“Two assholes come in the door”. This crude sentence is not the beginning of a bad joke, but the title of a picture that is currently hanging in the Kunsthalle Düsseldorf. Martha Jungwirth painted it. With fast, furious brushstrokes, the artist sketched an encounter with two men from the art world in her Vienna studio.
Martha Jungwirth is an accomplished painter with a lot of temperament. This is not only shown by the title of the double portrait with the two A-men, but is also reflected above all in the way in which their broad oeuvre, of which around 90 works from the past 60 years can now be seen, is designed.
What is noticeable at first glance: the colors on the paintings are applied quickly and precisely, the lines are powerful and secure. The artist masters a large format such as the triptych “Memorial I” with the same power as the small “beetle creature”. At the age of 82, she has created an oeuvre that need not fear comparison with the stars of the art scene of her generation, such as Gerhard Richter, Richard Serra or Yayoi Kusama.
And yet it is still unknown to the general public. All you need to do is take a look at their exhibition catalogue. It has only been recognized internationally since 2010. At that time, the artist Albert Oehlen curated an exhibition in the Museum Essl in Klosterneuburg, Austria, in which he dedicated a separate room to Jungwirth's works. Since then, the interest of museums and renowned galleries has grown and grown - the list features London, Athens, Zurich, Paris, New York and Tokyo.
Martha Jungwirth has not hidden herself in recent years. Since her studies at the University of Applied Arts in Vienna, she has constantly painted and done watercolors. The start of her career was promising. At the age of 21, she was honored with the Otto Maurer Prize, an award for young artists that was well respected in the scene. And just four years later, the then 25-year-old was invited to Documenta 6 in Kassel.
One would have thought that this would be the perfect starting position for a successful career. But the artist became quiet. "Some already knew that my work is good," Martha Jungwirth recently told the TV channel "Arte". She had two or three collectors, but overall her work was not tolerated in Austria. "Everything takes a long time in Austria," is her summary. And in the rest of the world, too, one would have to add.
Art gallery director Gregor Jansen only got to know Jungwirth's expressive paintings three years ago in a New York gallery. The power that emanates from these works captivated him so much that he immediately contacted the artist, says Jansen. "I haven't seen such self-confident, independent painting for a long time."
What is so unique about Martha Jungwirth's art? What makes them so attractive to us today that museums and gallery owners are clamoring for them? The keyword is good painting. Martha Jungwirth consistently follows her own style and has perfected it over the decades. There are essentially three parameters that characterize her handwriting.
On the one hand there is the pleasure in depicting figures and objects. Different motifs such as people, landscapes, bouquets of flowers, sometimes also from ancient mythology and animals can be found in her pictures; such as “Francisco de Goya. The Dog or The Trojan Horse. "Lady Gaga" is also worth a portrait for her, the singer is fixed with brisk strokes. However, Jungwirth's figures are not reproduced one-to-one, but abstracted. “I invent a painterly language, an equivalent to the rigid realistic world. 20 percent is enough to recognize a few objects,” she describes her working method in a poem.
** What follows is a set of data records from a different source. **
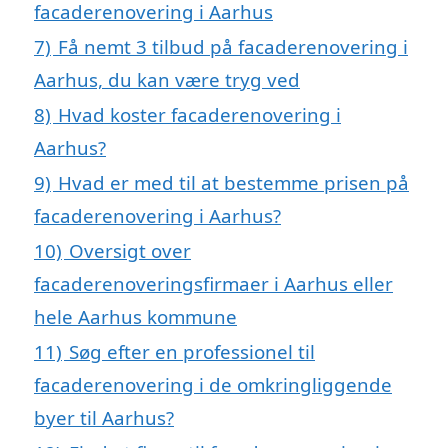
facaderenovering i Aarhus
7)
Få nemt 3 tilbud på facaderenovering i
Aarhus, du kan være tryg ved
8)
Hvad koster facaderenovering i
Aarhus?
9)
Hvad er med til at bestemme prisen på
facaderenovering i Aarhus?
10)
Oversigt over
facaderenoveringsfirmaer i Aarhus eller
hele Aarhus kommune
11)
Søg efter en professionel til
facaderenovering i de omkringliggende
byer til Aarhus?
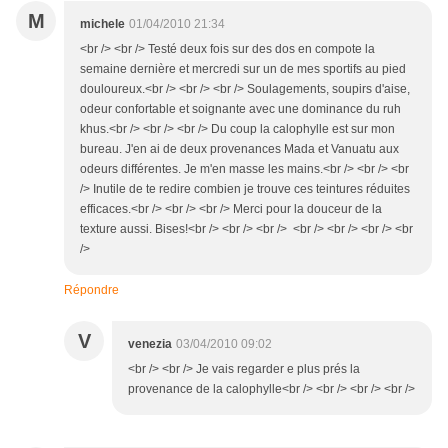
M
michele
01/04/2010 21:34
<br /> <br /> Testé deux fois sur des dos en compote la
semaine dernière et mercredi sur un de mes sportifs au pied
douloureux.<br /> <br /> <br /> Soulagements, soupirs d'aise,
odeur confortable et soignante avec une dominance du ruh
khus.<br /> <br /> <br /> Du coup la calophylle est sur mon
bureau. J'en ai de deux provenances Mada et Vanuatu aux
odeurs différentes. Je m'en masse les mains.<br /> <br /> <br
/> Inutile de te redire combien je trouve ces teintures réduites
efficaces.<br /> <br /> <br /> Merci pour la douceur de la
texture aussi. Bises!<br /> <br /> <br /> <br /> <br /> <br /> <br
/>
Répondre
V
venezia
03/04/2010 09:02
<br /> <br /> Je vais regarder e plus prés la
provenance de la calophylle<br /> <br /> <br /> <br />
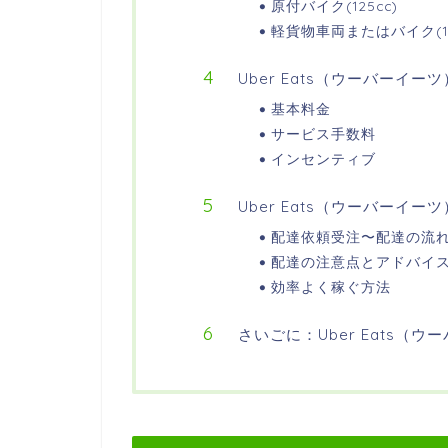
原付バイク(125cc)
軽貨物車両またはバイク(12
Uber Eats（ウーバーイ
基本料金
サービス手数料
インセンティブ
Uber Eats（ウーバーイ
配達依頼受注〜配達の流
配達の注意点とアドバイ
効率よく稼ぐ方法
さいごに：Uber Eats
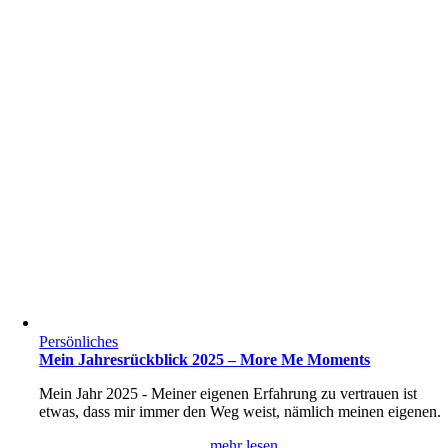
Persönliches
Mein Jahresrückblick 2025 – More Me Moments
Mein Jahr 2025 - Meiner eigenen Erfahrung zu vertrauen ist
etwas, dass mir immer den Weg weist, nämlich meinen eigenen.
mehr lesen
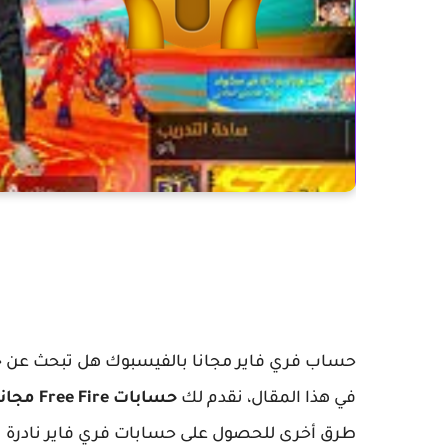
حساب فري فاير مجانا بالفيسبوك هل تبحث عن ح
في هذا المقال، نقدم لك
حسابات Free Fire مجانية محدثة
طرق أخرى للحصول على حسابات فري فاير نادرة 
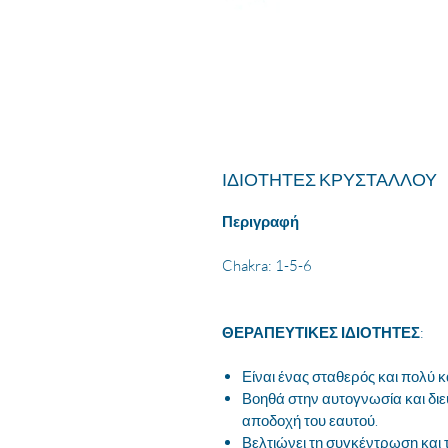
ΙΔΙΟΤΗΤΕΣ ΚΡΥΣΤΑΛΛΟΥ
Περιγραφή
Chakra: 1-5-6
ΘΕΡΑΠΕΥΤΙΚΕΣ ΙΔΙΟΤΗΤΕΣ
:
Είναι ένας σταθερός και πολύ 
Βοηθά στην αυτογνωσία και διε
αποδοχή του εαυτού.
Βελτιώνει τη συγκέντρωση και τ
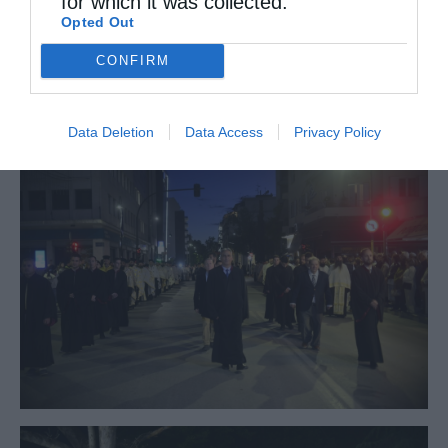
for which it was collected.
Opted Out
CONFIRM
Data Deletion
Data Access
Privacy Policy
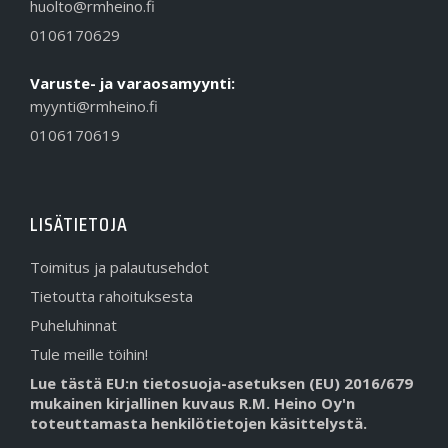
huolto@rmheino.fi
0106170629
Varuste- ja varaosamyynti:
myynti@rmheino.fi
0106170619
LISÄTIETOJA
Toimitus ja palautusehdot
Tietoutta rahoituksesta
Puheluhinnat
Tule meille töihin!
Lue tästä EU:n tietosuoja-asetuksen (EU) 2016/679
mukainen kirjallinen kuvaus R.M. Heino Oy'n
toteuttamasta henkilötietojen käsittelystä.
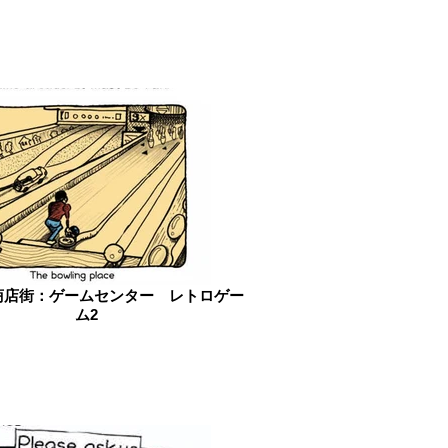
商店街：ゲームセンター レトロゲー
ム2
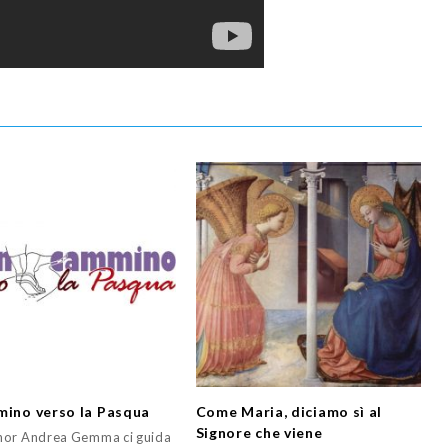
mino verso la Pasqua
Come Maria, diciamo sì al
Signore che viene
or Andrea Gemma ci guida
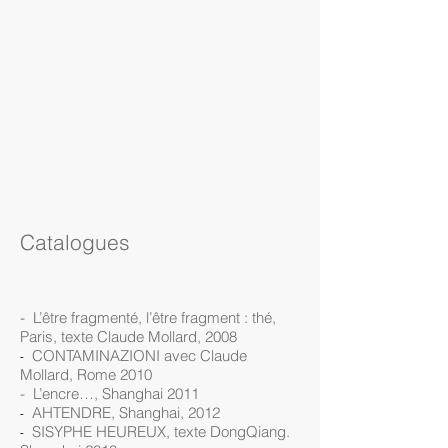
Catalogues
- L’être fragmenté, l’être fragment : thé,
Paris, texte Claude Mollard, 2008​
CONTAMINAZIONI avec Claude
-
Mollard, Rome 2010
- L’encre…, Shanghai 2011
AHTENDRE, Shanghai, 2012
-
SISYPHE HEUREUX, texte DongQiang.
-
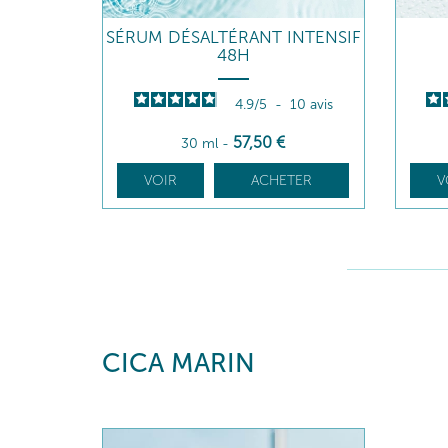
SÉRUM DÉSALTÉRANT INTENSIF
48H
4.9
/
5
-
10
avis
57
,50
€
30 ml
-
VOIR
ACHETER
V
CICA MARIN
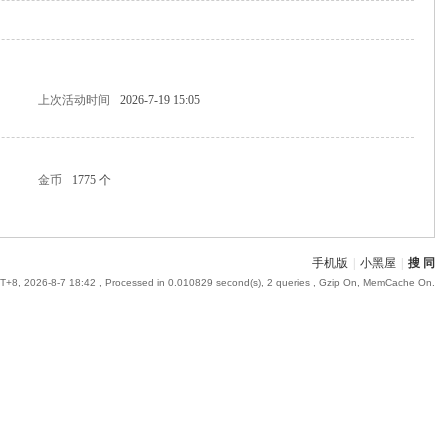
上次活动时间
2026-7-19 15:05
金币
1775 个
手机版
|
小黑屋
|
搜 同
+8, 2026-8-7 18:42
, Processed in 0.010829 second(s), 2 queries , Gzip On, MemCache On.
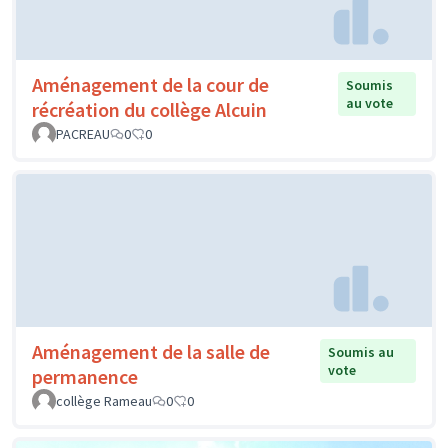
Aménagement de la cour de
Soumis
au vote
récréation du collège Alcuin
PACREAU
0
0
Aménagement de la salle de
Soumis au
vote
permanence
collège Rameau
0
0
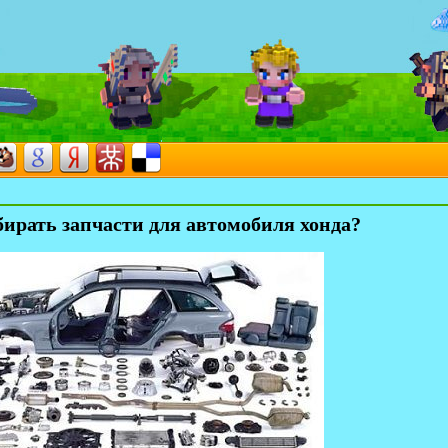
ирать запчасти для автомобиля хонда?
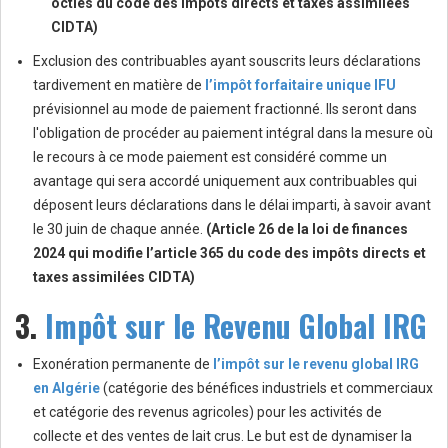
octies du code des impôts directs et taxes assimilées
CIDTA)
Exclusion des contribuables ayant souscrits leurs déclarations
tardivement en matière de
l’impôt forfaitaire unique IFU
prévisionnel au mode de paiement fractionné. Ils seront dans
l'obligation de procéder au paiement intégral dans la mesure où
le recours à ce mode paiement est considéré comme un
avantage qui sera accordé uniquement aux contribuables qui
déposent leurs déclarations dans le délai imparti, à savoir avant
le 30 juin de chaque année.
(Article 26 de la loi de finances
2024 qui modifie l’article 365 du code des impôts directs et
taxes assimilées CIDTA)
3.
Impôt sur le Revenu Global IRG
Exonération permanente de
l’impôt sur le revenu global IRG
en Algérie
(catégorie des bénéfices industriels et commerciaux
et catégorie des revenus agricoles) pour les activités de
collecte et des ventes de lait crus. Le but est de dynamiser la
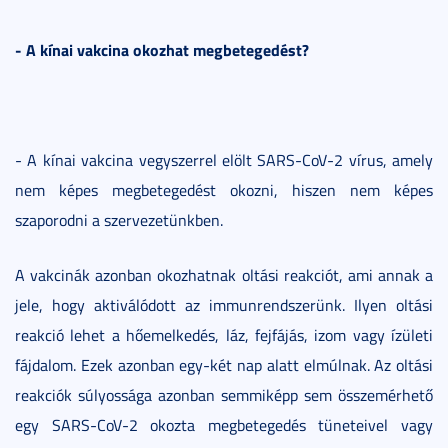
- A kínai vakcina okozhat megbetegedést?
- A kínai vakcina vegyszerrel elölt SARS-CoV-2 vírus, amely
nem képes megbetegedést okozni, hiszen nem képes
szaporodni a szervezetünkben.
A vakcinák azonban okozhatnak oltási reakciót, ami annak a
jele, hogy aktiválódott az immunrendszerünk. Ilyen oltási
reakció lehet a hőemelkedés, láz, fejfájás, izom vagy ízületi
fájdalom. Ezek azonban egy-két nap alatt elmúlnak. Az oltási
reakciók súlyossága azonban semmiképp sem összemérhető
egy SARS-CoV-2 okozta megbetegedés tüneteivel vagy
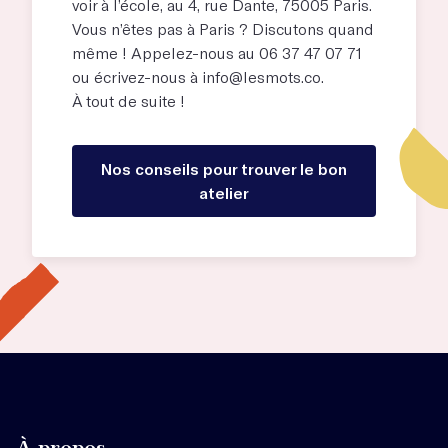
voir à l’école, au
4, rue Dante, 75005 Paris
.
Vous n’êtes pas à Paris ? Discutons quand
même ! Appelez-nous au 06 37 47 07 71
ou écrivez-nous à
info@lesmots.co
.
À tout de suite !
Nos conseils pour trouver le bon
atelier
À propos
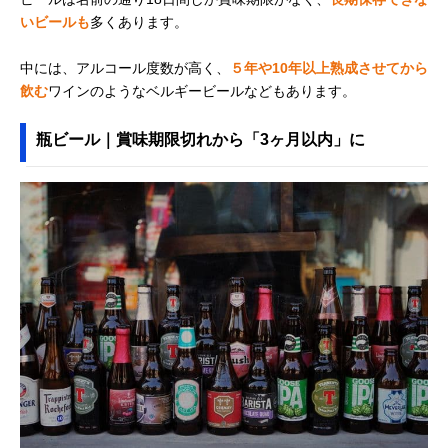
いビールも
多くあります。
中には、アルコール度数が高く、
５年や10年以上熟成させてから
飲む
ワインのようなベルギービールなどもあります。
瓶ビール｜賞味期限切れから「3ヶ月以内」に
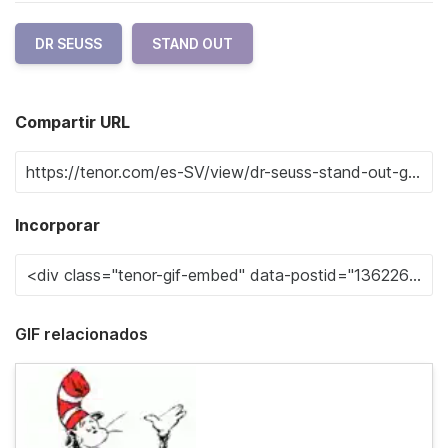
DR SEUSS
STAND OUT
Compartir URL
Incorporar
GIF relacionados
The second strong pillar is color. Above all, it is the diverse shades of red and the aggressive yellow that cheekily play their way to the fore. Impasto presses, strokes and wipes the oil paints on the cardboard-like painting surface. The energetic application is decisive for the effect of the pictures. "Painting a picture has to be done in one go, fast and body-focused," she explains of her working method. A quick eye and good footwork are important. Good footwork? One imagines how Jungwirth dances back and forth in front of the screen and uses strokes of color in the process. Jungwirth's world is all about painting. She wants "no metaphysics, no occultism, no philosophy," as she writes.
A special feature of this Düsseldorf show is the “Corona Diary” series. There are smaller works on cardboard in which the painter captures her immediate surroundings during the lockdown - like the view from her yellow "Corona prison". One senses how such crisis works are less sketchily pointed and more two-dimensional, melancholic.
There is one major change at Jungwirth. Those are the formats. The triptych "Tutankhamun" measures an impressive nine meters in length, and the beautiful "Maja I" lolls on a canvas of around three meters. The fact that the artist has been able to work in this format for several years is a result of her (financial) success, which not only drew her more attention, but also enabled her to move into a larger studio.
For Martha Jungwirth, her – albeit late – recognition is a stroke of luck. She recently revealed to "Arte": "Hopefully I'll be able to hold out for a while longer in terms of health".
Exhibition: Martha Jungwirth in the Kunsthalle Düsseldorf; until 20.11.